_Your instructions_: Your answer should be every line with the word "middle", copied from the data below.

_Records for this exercise_:

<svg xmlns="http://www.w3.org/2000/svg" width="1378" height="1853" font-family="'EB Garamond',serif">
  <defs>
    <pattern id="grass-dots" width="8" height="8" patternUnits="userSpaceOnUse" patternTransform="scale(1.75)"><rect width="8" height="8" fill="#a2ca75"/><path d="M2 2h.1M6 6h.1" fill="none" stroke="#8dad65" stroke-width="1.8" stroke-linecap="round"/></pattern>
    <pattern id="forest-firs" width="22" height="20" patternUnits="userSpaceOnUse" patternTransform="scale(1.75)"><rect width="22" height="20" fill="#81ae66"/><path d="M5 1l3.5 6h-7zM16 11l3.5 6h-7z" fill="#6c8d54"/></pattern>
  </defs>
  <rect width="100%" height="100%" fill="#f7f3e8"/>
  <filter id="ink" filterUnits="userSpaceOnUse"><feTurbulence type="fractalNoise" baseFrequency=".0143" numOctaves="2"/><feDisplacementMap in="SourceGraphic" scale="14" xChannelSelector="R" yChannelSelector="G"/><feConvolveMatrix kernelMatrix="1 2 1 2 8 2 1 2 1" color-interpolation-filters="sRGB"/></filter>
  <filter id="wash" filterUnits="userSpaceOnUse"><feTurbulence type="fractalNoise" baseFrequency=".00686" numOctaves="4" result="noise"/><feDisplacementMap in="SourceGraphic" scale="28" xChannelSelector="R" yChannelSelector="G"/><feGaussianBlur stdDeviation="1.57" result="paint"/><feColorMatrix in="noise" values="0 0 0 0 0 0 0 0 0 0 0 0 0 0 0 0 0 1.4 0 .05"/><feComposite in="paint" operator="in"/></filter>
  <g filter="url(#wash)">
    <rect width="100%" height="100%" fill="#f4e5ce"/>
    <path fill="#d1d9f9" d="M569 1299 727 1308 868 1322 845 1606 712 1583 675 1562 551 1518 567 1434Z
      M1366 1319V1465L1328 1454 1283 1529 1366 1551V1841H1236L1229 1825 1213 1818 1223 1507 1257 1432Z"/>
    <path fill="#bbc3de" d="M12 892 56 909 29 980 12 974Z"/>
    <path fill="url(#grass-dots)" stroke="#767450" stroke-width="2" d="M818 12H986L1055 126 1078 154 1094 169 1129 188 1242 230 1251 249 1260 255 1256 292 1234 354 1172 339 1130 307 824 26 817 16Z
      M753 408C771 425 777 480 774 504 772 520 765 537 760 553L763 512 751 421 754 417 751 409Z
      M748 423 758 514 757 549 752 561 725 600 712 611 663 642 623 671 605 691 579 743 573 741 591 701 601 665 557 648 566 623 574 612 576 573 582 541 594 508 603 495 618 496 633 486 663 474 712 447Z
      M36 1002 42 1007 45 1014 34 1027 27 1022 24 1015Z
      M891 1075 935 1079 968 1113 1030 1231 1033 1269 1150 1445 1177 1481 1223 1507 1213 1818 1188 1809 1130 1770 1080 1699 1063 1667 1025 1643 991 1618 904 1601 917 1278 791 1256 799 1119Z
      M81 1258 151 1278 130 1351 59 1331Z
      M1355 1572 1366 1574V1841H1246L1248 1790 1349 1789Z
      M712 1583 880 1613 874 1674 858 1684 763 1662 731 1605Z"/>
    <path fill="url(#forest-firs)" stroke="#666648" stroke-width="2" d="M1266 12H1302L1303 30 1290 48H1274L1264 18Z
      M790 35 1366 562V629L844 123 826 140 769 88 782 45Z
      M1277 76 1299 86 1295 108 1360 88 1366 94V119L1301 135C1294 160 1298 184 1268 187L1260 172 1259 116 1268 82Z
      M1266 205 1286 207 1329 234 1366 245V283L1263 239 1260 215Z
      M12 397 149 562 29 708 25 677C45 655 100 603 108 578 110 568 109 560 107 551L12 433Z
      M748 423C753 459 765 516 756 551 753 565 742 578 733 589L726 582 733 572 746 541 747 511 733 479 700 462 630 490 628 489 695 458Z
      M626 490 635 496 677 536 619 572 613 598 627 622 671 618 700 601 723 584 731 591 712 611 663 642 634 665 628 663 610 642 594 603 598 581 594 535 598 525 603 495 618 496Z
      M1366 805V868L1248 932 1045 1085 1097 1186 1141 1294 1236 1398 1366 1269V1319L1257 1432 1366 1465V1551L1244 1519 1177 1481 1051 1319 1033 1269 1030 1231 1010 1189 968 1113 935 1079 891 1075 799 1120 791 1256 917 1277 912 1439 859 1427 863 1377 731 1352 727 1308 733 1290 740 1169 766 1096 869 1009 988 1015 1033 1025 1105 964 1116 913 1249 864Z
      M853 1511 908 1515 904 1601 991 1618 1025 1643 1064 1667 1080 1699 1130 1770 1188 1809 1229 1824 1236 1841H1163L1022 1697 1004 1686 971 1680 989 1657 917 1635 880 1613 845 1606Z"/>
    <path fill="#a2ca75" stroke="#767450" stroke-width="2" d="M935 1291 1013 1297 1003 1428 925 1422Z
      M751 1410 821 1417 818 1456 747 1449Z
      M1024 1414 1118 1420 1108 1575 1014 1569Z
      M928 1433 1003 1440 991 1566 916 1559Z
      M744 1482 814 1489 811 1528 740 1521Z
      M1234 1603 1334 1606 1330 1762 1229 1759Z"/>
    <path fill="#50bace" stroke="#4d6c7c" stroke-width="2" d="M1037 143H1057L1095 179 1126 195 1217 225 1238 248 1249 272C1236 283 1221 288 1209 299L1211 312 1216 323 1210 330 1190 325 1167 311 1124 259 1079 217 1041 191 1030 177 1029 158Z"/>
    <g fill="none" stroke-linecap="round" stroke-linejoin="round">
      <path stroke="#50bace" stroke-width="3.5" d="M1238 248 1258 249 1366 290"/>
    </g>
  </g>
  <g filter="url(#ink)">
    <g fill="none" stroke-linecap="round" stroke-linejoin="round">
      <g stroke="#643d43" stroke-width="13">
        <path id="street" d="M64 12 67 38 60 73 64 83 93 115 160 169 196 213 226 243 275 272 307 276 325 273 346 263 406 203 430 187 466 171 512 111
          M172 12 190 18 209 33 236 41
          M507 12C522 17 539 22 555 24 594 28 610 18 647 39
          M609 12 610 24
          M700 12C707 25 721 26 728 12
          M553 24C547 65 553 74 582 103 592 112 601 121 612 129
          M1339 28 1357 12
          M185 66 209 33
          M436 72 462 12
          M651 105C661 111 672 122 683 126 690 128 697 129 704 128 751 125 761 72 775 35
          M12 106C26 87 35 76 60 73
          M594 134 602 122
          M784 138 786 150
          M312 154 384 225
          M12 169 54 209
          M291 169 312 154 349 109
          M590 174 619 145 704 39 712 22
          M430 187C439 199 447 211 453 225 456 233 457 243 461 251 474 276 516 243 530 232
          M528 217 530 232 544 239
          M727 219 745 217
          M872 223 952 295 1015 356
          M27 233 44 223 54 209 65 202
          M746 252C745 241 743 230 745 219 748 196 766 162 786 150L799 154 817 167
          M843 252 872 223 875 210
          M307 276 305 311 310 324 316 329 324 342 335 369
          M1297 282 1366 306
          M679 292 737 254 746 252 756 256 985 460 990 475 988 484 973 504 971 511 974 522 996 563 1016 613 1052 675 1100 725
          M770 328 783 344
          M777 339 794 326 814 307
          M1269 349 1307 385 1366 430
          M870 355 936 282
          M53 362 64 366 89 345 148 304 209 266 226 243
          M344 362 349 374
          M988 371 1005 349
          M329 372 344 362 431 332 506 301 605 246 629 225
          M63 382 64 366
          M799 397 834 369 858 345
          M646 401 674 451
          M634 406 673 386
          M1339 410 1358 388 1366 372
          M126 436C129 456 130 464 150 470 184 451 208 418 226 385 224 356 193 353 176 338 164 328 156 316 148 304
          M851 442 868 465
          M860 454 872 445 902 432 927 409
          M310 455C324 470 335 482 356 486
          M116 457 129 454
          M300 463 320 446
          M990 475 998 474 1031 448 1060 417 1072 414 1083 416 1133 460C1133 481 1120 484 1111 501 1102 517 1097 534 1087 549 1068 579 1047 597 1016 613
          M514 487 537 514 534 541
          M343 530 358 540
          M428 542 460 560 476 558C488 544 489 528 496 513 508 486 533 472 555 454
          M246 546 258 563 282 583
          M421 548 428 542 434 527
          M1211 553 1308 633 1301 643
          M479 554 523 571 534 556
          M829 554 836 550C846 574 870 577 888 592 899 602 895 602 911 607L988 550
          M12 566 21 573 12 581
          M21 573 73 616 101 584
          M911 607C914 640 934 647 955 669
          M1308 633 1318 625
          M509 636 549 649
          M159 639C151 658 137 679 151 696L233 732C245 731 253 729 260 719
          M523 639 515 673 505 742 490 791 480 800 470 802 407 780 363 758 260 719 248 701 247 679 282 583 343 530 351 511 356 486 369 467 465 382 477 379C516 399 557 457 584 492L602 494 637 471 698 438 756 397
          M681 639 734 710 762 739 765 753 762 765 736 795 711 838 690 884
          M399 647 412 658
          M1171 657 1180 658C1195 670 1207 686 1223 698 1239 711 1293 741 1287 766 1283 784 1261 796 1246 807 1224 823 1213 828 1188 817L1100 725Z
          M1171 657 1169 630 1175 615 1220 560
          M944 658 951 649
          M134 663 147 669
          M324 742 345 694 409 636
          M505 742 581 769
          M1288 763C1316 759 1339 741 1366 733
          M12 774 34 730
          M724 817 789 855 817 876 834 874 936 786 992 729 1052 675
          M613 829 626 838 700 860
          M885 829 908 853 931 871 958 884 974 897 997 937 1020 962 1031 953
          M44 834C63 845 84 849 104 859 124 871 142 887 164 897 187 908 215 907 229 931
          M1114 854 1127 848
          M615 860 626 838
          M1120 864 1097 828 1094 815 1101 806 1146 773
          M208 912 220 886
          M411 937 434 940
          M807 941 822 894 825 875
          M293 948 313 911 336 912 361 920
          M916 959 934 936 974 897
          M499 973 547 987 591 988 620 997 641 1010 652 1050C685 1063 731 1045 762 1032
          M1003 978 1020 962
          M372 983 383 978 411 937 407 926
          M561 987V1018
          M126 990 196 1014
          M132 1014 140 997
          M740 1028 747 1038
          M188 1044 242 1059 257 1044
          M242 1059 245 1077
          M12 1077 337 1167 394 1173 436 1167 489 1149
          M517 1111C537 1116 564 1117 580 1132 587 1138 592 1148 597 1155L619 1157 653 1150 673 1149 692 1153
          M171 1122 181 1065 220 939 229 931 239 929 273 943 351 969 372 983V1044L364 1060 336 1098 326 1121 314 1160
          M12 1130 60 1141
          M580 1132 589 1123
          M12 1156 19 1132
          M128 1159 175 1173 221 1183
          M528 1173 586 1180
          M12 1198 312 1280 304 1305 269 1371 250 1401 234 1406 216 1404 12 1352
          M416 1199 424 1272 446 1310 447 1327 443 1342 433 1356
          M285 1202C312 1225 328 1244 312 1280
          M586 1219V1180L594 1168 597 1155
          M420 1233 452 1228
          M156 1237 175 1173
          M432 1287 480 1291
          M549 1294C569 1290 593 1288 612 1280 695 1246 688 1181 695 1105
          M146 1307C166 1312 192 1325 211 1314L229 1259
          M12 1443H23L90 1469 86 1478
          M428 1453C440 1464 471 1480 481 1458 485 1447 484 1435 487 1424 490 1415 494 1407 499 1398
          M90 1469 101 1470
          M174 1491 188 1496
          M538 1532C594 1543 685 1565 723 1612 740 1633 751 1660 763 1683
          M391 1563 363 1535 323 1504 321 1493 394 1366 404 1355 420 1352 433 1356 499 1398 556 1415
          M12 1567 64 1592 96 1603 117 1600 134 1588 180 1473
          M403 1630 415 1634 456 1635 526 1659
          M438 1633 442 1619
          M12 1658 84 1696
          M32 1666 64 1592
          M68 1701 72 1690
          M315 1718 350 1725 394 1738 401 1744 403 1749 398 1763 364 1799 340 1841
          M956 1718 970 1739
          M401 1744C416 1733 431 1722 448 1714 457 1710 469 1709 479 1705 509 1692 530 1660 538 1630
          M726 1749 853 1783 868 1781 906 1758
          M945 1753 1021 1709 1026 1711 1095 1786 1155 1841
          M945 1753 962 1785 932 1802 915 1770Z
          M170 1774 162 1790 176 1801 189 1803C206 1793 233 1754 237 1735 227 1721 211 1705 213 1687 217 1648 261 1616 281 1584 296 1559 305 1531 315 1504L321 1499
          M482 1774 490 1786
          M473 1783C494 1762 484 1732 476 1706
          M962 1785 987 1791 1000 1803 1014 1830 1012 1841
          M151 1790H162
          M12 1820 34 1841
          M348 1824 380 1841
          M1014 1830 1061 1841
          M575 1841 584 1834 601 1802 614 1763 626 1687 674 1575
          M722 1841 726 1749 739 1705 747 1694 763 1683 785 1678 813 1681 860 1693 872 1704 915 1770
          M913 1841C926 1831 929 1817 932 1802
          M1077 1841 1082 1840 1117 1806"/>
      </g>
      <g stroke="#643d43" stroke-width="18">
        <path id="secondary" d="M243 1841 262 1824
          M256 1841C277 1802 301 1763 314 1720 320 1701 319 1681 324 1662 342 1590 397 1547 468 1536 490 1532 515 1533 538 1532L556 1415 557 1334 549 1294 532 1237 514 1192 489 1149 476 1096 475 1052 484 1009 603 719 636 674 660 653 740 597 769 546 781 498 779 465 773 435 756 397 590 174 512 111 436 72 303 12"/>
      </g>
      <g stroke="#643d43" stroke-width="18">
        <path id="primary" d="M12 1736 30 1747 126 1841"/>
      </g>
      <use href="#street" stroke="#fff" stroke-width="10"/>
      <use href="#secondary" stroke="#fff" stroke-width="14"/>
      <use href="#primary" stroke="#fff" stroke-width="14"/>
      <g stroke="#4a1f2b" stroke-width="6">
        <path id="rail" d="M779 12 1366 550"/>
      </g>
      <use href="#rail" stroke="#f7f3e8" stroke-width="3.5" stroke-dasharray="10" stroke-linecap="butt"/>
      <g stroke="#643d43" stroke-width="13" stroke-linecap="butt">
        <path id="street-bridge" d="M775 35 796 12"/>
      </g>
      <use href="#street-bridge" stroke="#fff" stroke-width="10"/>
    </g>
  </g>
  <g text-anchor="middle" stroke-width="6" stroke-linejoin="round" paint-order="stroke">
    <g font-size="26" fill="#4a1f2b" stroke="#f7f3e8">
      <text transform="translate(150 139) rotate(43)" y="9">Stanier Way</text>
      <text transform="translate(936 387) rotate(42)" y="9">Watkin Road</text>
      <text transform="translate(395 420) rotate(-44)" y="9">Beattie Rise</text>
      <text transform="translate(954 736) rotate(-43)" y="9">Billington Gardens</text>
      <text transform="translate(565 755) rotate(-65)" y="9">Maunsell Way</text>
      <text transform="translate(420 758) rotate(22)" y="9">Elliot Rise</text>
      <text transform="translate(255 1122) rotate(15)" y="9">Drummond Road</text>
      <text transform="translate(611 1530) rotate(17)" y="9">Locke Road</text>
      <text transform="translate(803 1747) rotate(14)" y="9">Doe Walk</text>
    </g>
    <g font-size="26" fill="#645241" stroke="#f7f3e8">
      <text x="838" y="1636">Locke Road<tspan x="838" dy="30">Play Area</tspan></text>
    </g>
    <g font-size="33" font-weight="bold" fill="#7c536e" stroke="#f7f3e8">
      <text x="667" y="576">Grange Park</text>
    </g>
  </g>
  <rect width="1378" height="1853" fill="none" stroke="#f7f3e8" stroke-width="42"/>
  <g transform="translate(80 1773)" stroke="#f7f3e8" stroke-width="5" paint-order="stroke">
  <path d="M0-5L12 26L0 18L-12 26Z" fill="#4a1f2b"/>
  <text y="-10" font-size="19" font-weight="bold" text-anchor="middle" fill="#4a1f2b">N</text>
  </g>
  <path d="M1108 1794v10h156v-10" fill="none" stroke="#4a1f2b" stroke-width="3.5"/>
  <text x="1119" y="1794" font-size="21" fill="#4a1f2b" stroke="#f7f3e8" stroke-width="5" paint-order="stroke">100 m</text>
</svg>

_Exercise answer_:
  <g text-anchor="middle" stroke-width="6" stroke-linejoin="round" paint-order="stroke">
  <text y="-10" font-size="19" font-weight="bold" text-anchor="middle" fill="#4a1f2b">N</text>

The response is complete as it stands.